▶ Problem statement
Lines with the word "Rendered" are the answer; copy each of them from the data below.

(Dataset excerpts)
####################

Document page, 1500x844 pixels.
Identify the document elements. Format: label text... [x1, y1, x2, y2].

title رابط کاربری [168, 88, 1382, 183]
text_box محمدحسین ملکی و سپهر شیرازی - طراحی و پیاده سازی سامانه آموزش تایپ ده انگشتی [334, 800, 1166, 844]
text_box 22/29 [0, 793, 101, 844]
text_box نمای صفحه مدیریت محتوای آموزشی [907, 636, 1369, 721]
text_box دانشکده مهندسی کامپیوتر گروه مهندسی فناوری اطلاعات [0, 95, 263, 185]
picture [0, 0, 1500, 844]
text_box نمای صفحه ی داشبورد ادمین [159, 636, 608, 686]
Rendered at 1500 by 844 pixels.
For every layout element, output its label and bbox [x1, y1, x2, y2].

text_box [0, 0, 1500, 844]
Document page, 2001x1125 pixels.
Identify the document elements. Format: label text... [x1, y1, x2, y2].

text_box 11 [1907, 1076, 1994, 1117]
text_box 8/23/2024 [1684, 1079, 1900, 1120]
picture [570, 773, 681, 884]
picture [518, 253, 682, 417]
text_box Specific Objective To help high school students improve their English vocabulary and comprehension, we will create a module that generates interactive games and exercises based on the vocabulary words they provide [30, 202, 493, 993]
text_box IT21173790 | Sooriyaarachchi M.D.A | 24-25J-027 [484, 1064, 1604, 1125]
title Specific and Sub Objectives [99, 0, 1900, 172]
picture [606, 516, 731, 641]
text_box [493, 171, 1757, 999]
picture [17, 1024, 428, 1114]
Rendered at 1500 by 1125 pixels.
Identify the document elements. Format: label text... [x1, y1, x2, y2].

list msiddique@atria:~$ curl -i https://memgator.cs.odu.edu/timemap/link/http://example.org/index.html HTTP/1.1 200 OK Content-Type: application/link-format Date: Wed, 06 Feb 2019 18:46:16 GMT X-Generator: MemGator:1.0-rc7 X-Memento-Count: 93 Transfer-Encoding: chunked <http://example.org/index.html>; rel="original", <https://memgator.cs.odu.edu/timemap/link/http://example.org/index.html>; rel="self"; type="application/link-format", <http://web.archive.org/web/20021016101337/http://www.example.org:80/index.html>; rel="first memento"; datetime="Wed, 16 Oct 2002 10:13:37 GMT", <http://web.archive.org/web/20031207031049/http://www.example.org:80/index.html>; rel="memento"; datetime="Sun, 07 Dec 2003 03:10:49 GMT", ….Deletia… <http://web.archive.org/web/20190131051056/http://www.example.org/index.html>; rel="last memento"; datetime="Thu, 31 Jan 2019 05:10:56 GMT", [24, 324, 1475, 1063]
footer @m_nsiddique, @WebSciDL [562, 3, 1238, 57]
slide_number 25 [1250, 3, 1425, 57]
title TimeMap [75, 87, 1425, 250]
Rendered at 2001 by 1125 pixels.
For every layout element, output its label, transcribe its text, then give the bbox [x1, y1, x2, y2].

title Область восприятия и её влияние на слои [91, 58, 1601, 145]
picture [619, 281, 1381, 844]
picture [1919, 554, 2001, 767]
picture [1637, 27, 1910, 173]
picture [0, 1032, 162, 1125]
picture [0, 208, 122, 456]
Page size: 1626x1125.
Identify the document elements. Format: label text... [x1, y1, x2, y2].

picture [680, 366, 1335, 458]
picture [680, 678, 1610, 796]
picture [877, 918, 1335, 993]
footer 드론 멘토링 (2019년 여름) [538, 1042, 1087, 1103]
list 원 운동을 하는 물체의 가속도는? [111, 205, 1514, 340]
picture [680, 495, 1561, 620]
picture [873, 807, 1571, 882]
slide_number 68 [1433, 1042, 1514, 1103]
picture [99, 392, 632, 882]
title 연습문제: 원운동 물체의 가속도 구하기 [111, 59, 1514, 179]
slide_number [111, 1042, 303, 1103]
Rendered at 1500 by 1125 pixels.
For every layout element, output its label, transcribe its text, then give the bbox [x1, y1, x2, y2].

####################

▶ Reply to the task
Rendered at 1500 by 844 pixels.
Rendered at 1500 by 1125 pixels.
Rendered at 2001 by 1125 pixels.
Rendered at 1500 by 1125 pixels.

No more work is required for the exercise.